The Golden Circle is one framework for leadership. Anyone interested in leading and influencing others can find the Golden Circle helpful. Keep reading to learn more about it and how to use it.

What is the Golden Circle?

In 2009, Simon Sinek gave a TED talk titled “How Great Leaders Inspire Action.” In the talk, he explained the concept of the Golden Circle, a tool to help leaders create a strategy for communicating with others in a way that motivates them. The talk has since been viewed over 60 million times on the TED website, and it’s in third place for the most-watched video on the site.

The TED talk is based on Sinek’s book, Start with Why: How Great Leaders Inspire Everyone to Take Action. In the book, he presents his research into top-performing companies and his theory about the common factor that makes them successful: That they inspire people with a sense of purpose (the “why”) instead of attempting to manipulate.

In this framework, you start with why, then how, then what.

Start with why

When making someone’s acquaintance, you usually ask them what they do for a living—not why they do it. According to Sinek, companies are also focused on what they do, not why they do it, and that can be a problem. 

Sinek’s work theorizes that successful companies and leaders start with the why instead of what and how. In other words, you need to understand and communicate your organization’s purpose before you get into all the details about how to accomplish it. This inspires actions, helps people understand why your organization is valuable, and, in the long run, makes the organization successful.

When you communicate the why, go beyond making money. Think more about your company’s mission statement, the value you provide your customers, and what sets you apart from others in your field. 

For example, if you’re leading a company that creates mattresses, your why isn’t just selling mattresses and making money. It could be giving customers an exceptional night’s rest, or providing quality options to people who can’t afford luxury brands. 

As you consider your why, think about the impact you want to have on the world and put it into words. When you communicate that purpose with others, they can connect with your passion.

If you’re not in the corporate world, you can still use the Golden Circle for other types of leadership. For example, if you’re volunteering as a mentor for youth, think about what impact you’re trying to make on the kids you work with. If you’re working in a political campaign, you must communicate with voters about your candidate’s why.

This also applies to motivating and inspiring yourself—to work towards an achievement, you should first articulate why you’re doing it. 

Communicate the how

After you’ve focused on defining and communicating the why of your organization, you can move on to the how. Defining how you do things means finding the principles that guide your work. 

You may find the how in the company values you’ve already adopted, or you may need to consider how you do business that set you apart from your competition. Returning to our earlier examples, if you manufacture and sell mattresses, your how could be the ways you minimize costs without reducing the quality of the product. If you’re working with people, the how might be your negotiation style—do you focus on winning the best possible deal for yourself and your customers, no matter the cost, or do you prioritize maintaining good relationships with those around you, even if you compromise more? 

If you’re using the Golden Circle in your personal life, think about the values that guide your decisions. When you’re making a choice, what principles will you use to find the best option?

In the end, articulating how you operate will help you achieve your why. 

Describe the what

This is the easy part. After you’ve done the difficult work of communicating your why and how, you can move on to the details: What it is you actually do. 

Returning to our examples, a mattress company’s what will include their products and client services, while a politician’s what will include working on legislation or advocating for their constituents. In your personal life, it describes the functions of your job or the day-to-day work you do.
++++++++++
> Exercise goal
Pick up the text on the Golden Circle after its final sentence and continue it.

> Extracted material
++++++++++
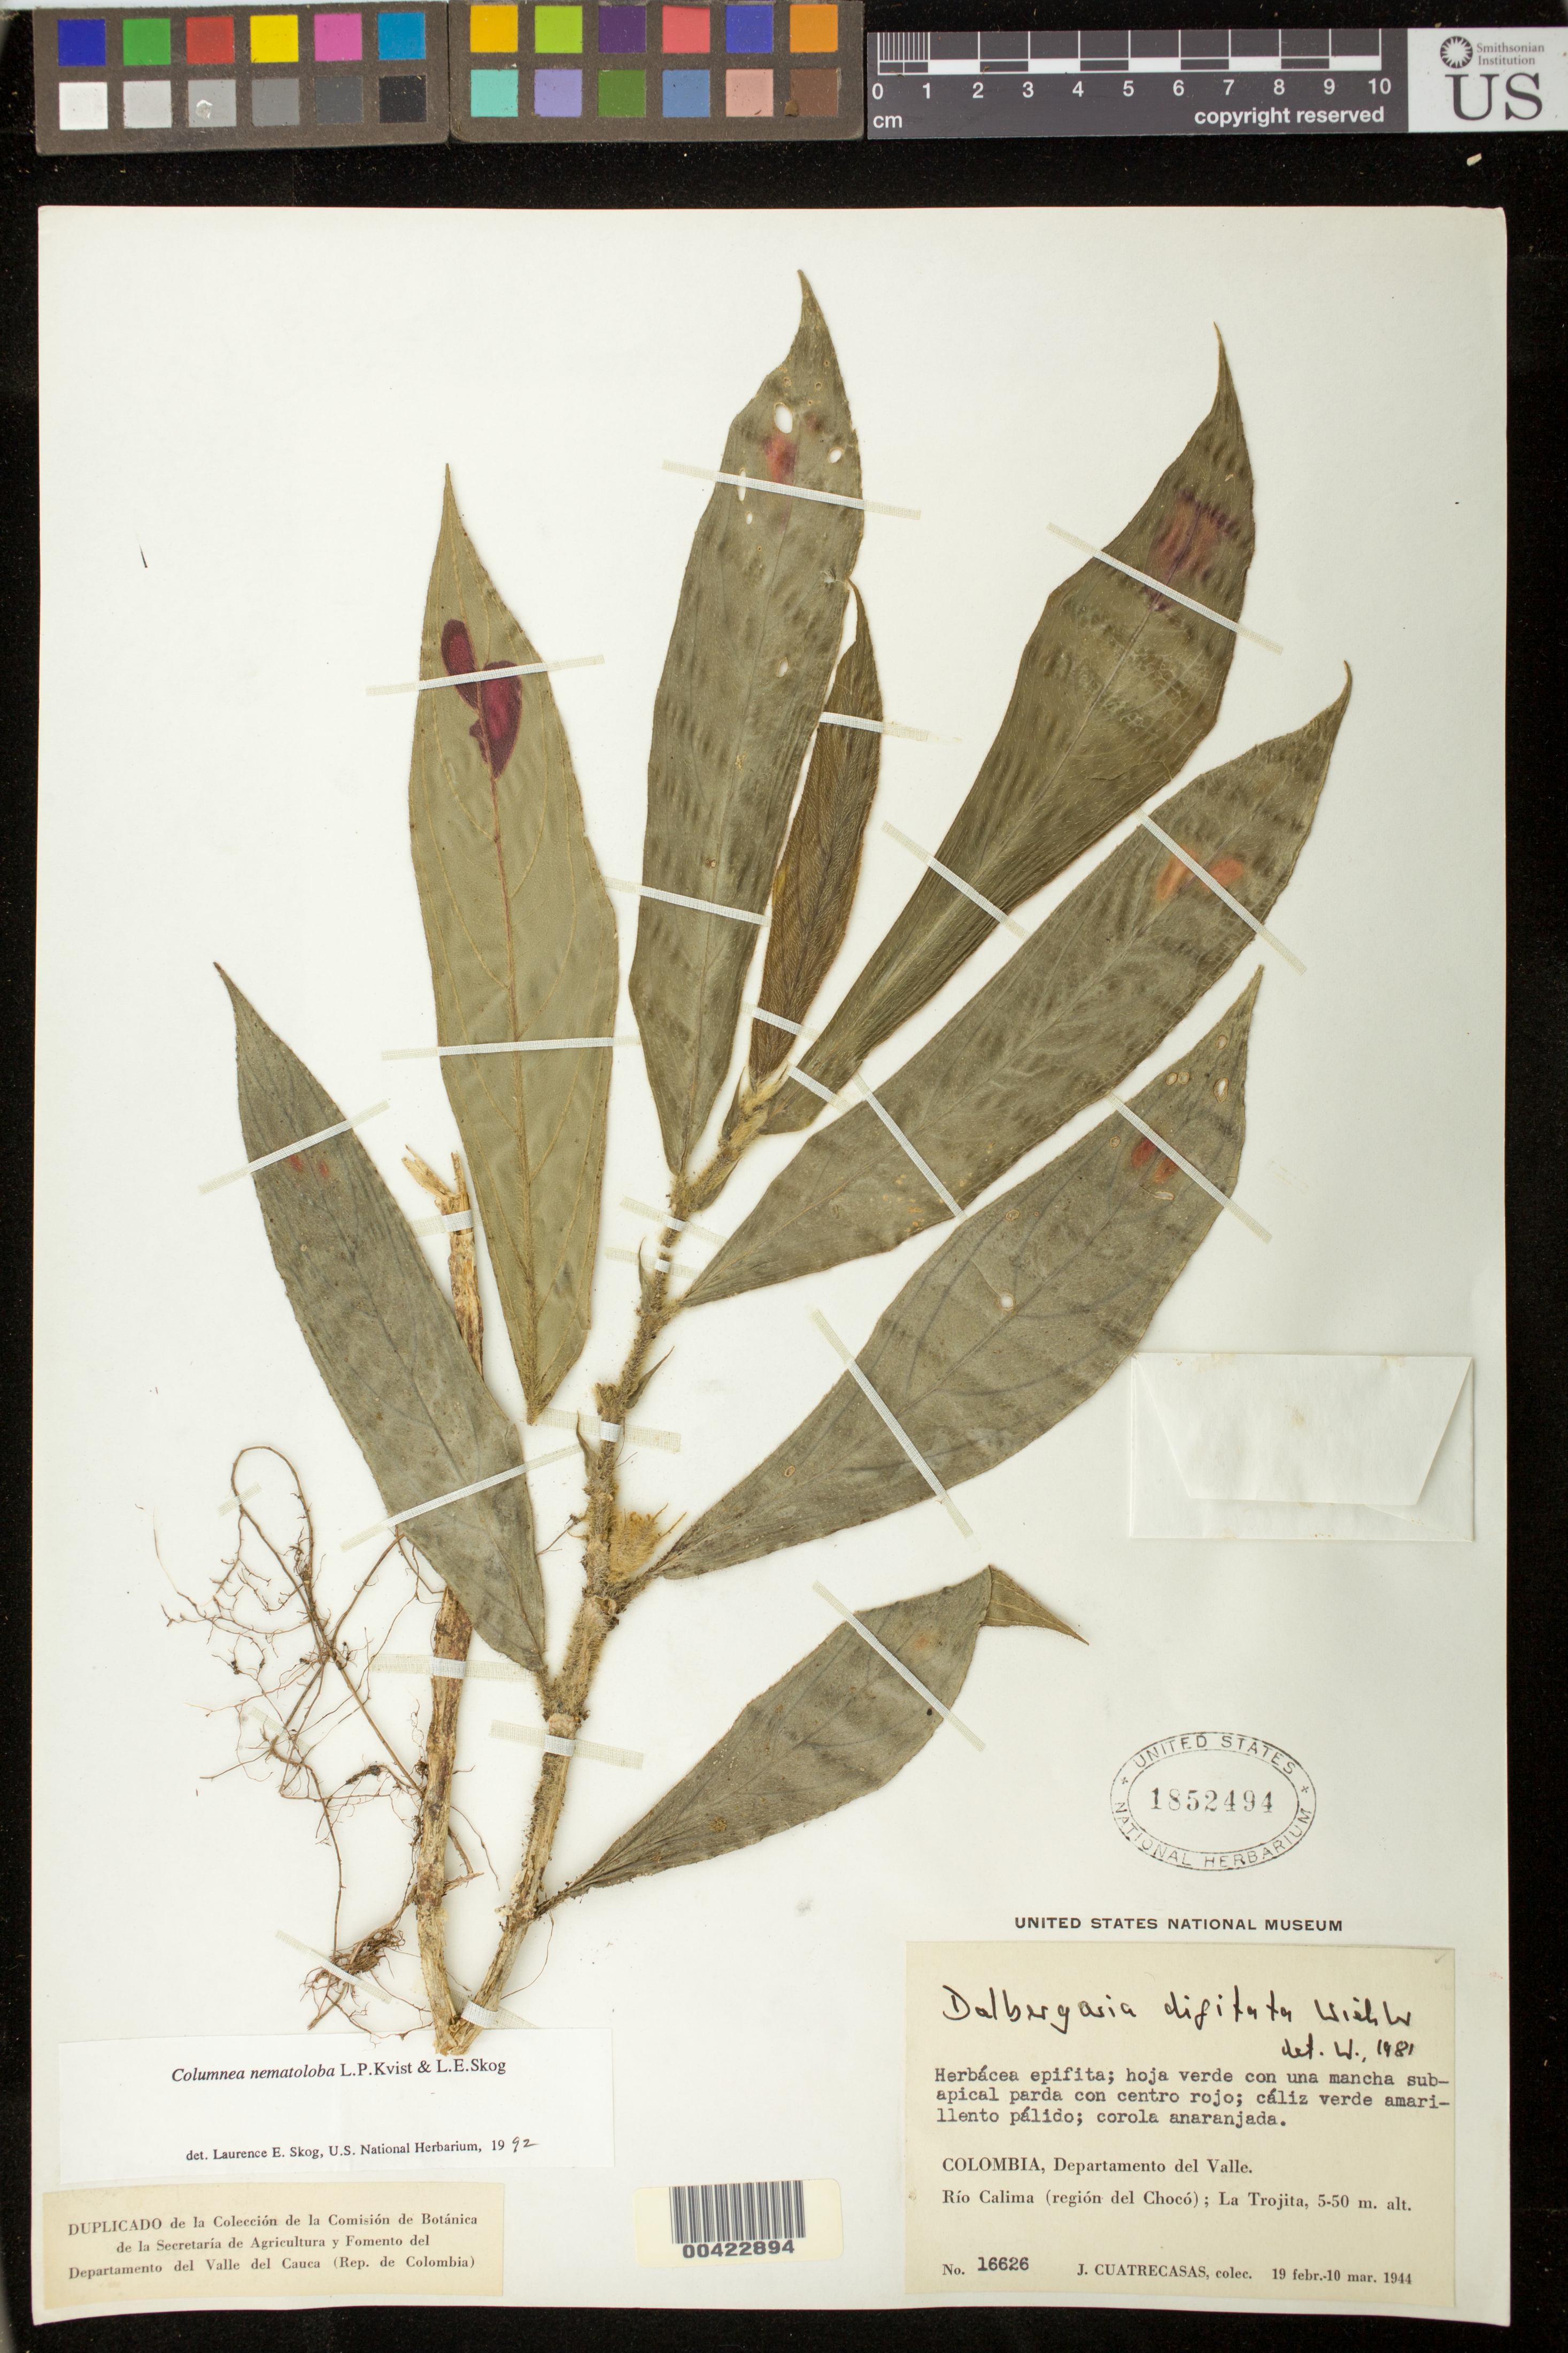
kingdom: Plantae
++++++++++
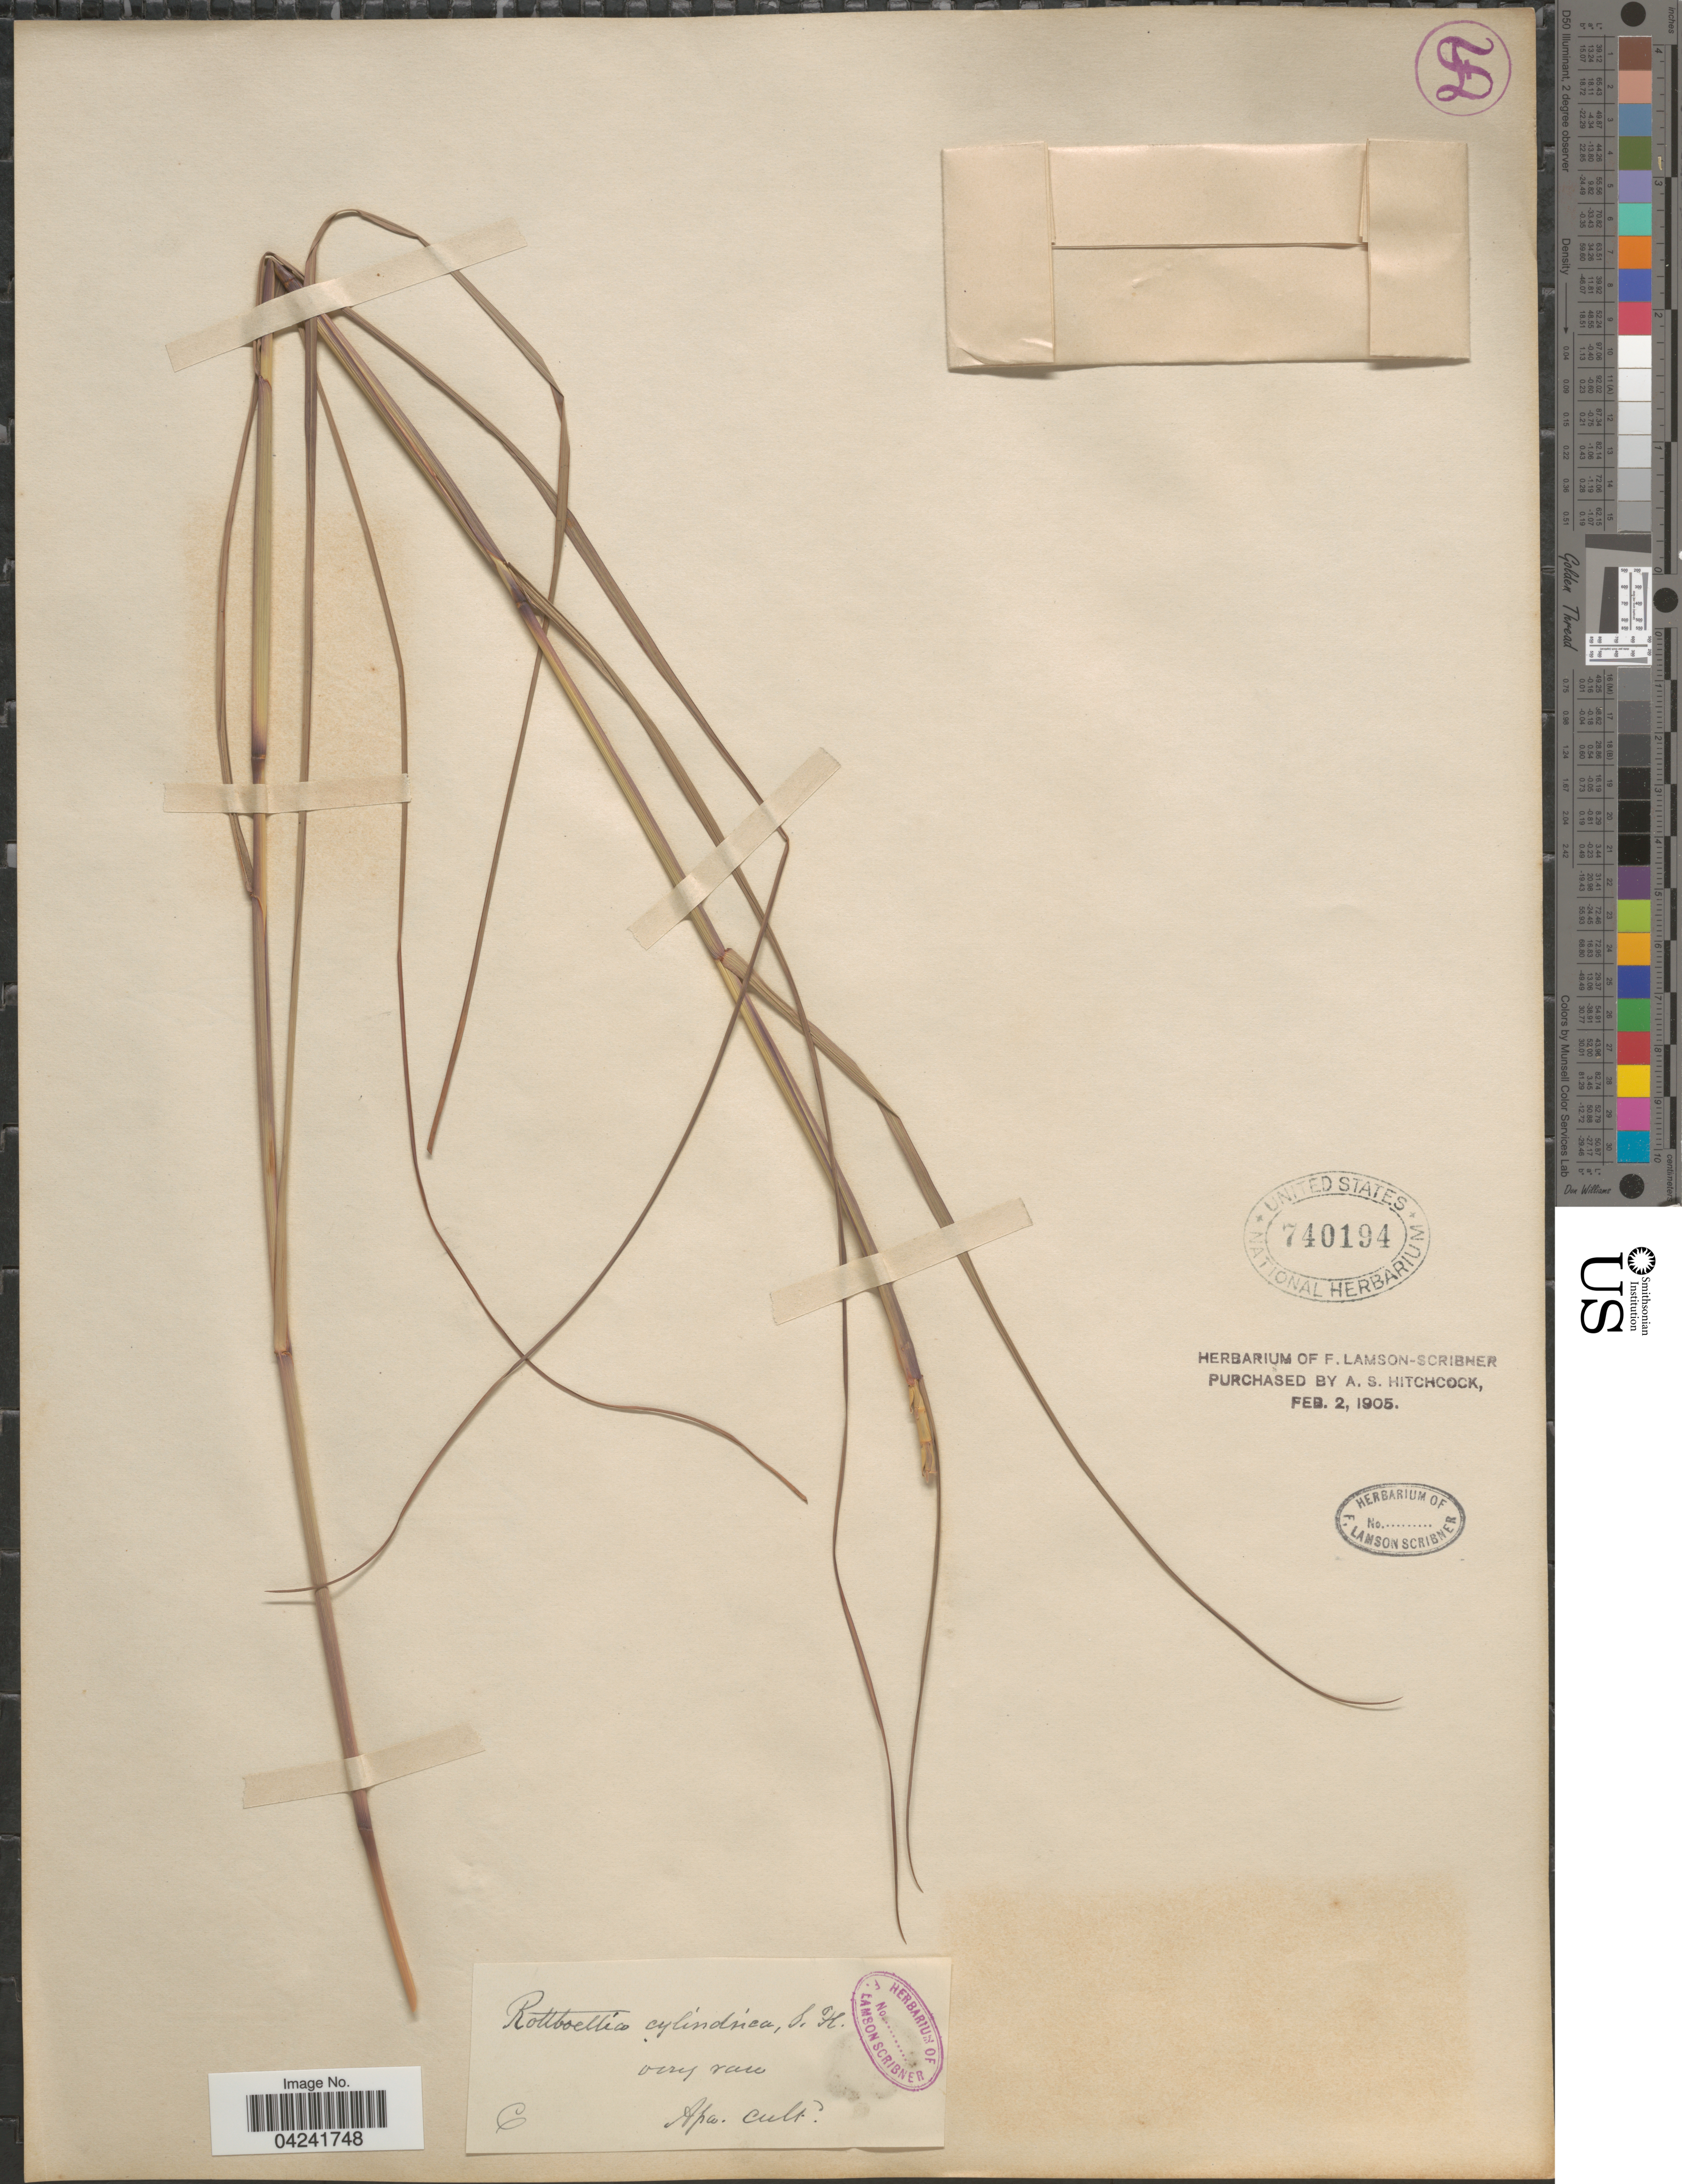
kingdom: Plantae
++++++++++
> Answer to this exercise
Every organization knows what they do, but too many only know that much. If you only communicate the what and skip the first two steps, you won’t be able to connect as well with others. While they may intellectually appreciate what you have to offer, they won’t share your passion for your impact or be on board with how you operate. 

Essentially, your customers, employees, or fellows will have more of a surface-level relationship with you and your organization, and you’ll lose opportunities to influence, motivate, and inspire others to action. Your whats need to serve your clearly defined and communicated why.

Using the Golden Circle

When you start with why, you have a better chance of motivating others. This leads to benefits like:

  • Better hiring: You’re more likely to find people who are on board with your mission.
  • Better retention: Your employees will feel more connected with the company and its purpose, which leads to increased loyalty.
  • Increased productivity: When team members understand the purpose of their work, they’re more likely to pitch in and keep the big picture in mind.
  • Better quality work: When team members know how their work impacts others, they’re more motivated to do it well.

If you want to reap these benefits, you must find ways to incorporate the Golden Circle in your organization. Creating value propositions and outlining your organization’s strategy are two ways to do so.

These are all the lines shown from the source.